Jahresthema 2015

Reformation und Generation


Bei der Auseinandersetzung mit Reformation und religiöser Pluralisierung stehen häufig die großen politischen Konflikte, die Kriege und blutigen Verfolgungen im Mittelpunkt. Für viele Menschen spielte sich der Kampf um den richtigen Glauben jedoch nicht auf Schlachtfeldern und in Staatskanzleien ab, sondern tagtäglich in der eigenen Wohnstube. Innerhalb der eigenen Familie und dem unmittelbaren gesellschaftlichen Umfeld entfachten Reformation und religiöse Pluralisierung Familien- und Generationenkonflikte, die den Alltag erschütterten. Nicht selten wurden und werden über  religiöse Differenzen Generationenkonflikte ausgetragen. Eltern und Kinder, Brüder und Schwestern, oder auch Ehepartner besuchten plötzlich unterschiedliche Gottesdienste, sprachen andere Gebete, folgten neuen Ritualen und hatten ein anderes Sakramentsverständnis. Diese vermeintlich harmlosen Differenzen waren jedoch Ausdruck fundamentaler Glaubensverschiedenheiten über die Lehre Christi, über Leben und Tod, Schuld, Sühne, Vergebung und die Natur des Menschen. Häufig bedeutete dies die Zerstörung jeglicher Vertrauensbasis innerhalb des Familienverbunds. Eltern, Kinder, Ehepartner wurden zu Häretikern im eigenen Haus, denen nicht zu trauen war und die man nicht lieben konnte, da sie Gottes „wahre“ Lehre ablehnten. Mit der Auflösung der „einen Wahrheit“ entstanden konkurrierende Wahrheiten, die nicht nur neue Orientierungsmöglichkeiten bieten, sondern  auch die mitunter quälende Frage aufwerfen: Wem und welcher Botschaft können wir vertrauen, und wie finden wir dies heraus?

Auf dem Weg zum Reformationsjubiläum hat „Freiheitsraum Reformation“ sich bereits intensiv mit religiöser Pluralisierung, Toleranz und Konflikt auf der gesellschaftlichen und politischen Ebene auseinandergesetzt. Bewegungen von Ausmaß und Wirkmacht des reformatorischen Geschehens finden jedoch auch ihren Weg in die kleinsten Einheiten der Gesellschaft.

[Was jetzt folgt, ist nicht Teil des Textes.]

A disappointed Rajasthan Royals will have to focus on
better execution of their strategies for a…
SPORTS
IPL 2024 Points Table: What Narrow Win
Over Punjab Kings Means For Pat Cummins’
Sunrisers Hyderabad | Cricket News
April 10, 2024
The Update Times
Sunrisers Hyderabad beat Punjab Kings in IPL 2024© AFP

Dort werden sie gelebt und weitergetragen.

„Freiheitsraum Reformation“ richtet daher im Jahr 2015 den Blick auf die Familie als Mikrokosmos frühneuzeitlicher wie auch aktueller Glaubensverhandlungen und Glaubenskonflikte. Im Themenjahr „Reformation und Generation“ soll erkundet werden, was Religionskonflikte während und nach der Reformation in Familienverbänden auslösten, und wie frühneuzeitliche Menschen und ihre Nachfahren die religiöse Spaltung ihrer Familien wahrnahmen und verarbeiteten. Welche Rolle spielt eine einheitliche Religionszugehörigkeit in Geschichte und Gegenwart für familiäre Identitäten, für die gemeinsamen Wurzeln? Welche Bedeutung hatte und hat es für Familien, beispielsweise „reformiert“, „lutherisch“ oder „katholisch“ zu sein?

„Reformation und Generation“ wird den Blick insbesondere auf die heutige junge Generationen richten Wie kommen junge Menschen heute mit Glaubensinhalten in Berührung? Wie und von wem werden sie ihnen weitergegeben? Bleiben die Inhalte und Themen der Reformation für sie relevant und lebendig, und wenn ja, wie? Welche neuen Glaubens- und Denkinhalte sorgen heute für Beunruhigung, Konflikte oder Umdenken zwischen den Generationen? Wie können die Botschaften der Reformation in die Sprache der Jugend übersetzt werden? Tragen diese Botschaften die gleiche Bedeutung für Großeltern und Enkel? Und hat die lange und konfliktreiche Geschichte der „Reformationsbotschaften“ Auswirkung darauf, wie junge Menschen von heute diese wahrnehmen? „Reformation und Generation“ bietet für diese und viele weitere damit zusammenhängende Fragen Anknüpfungsmöglichkeiten.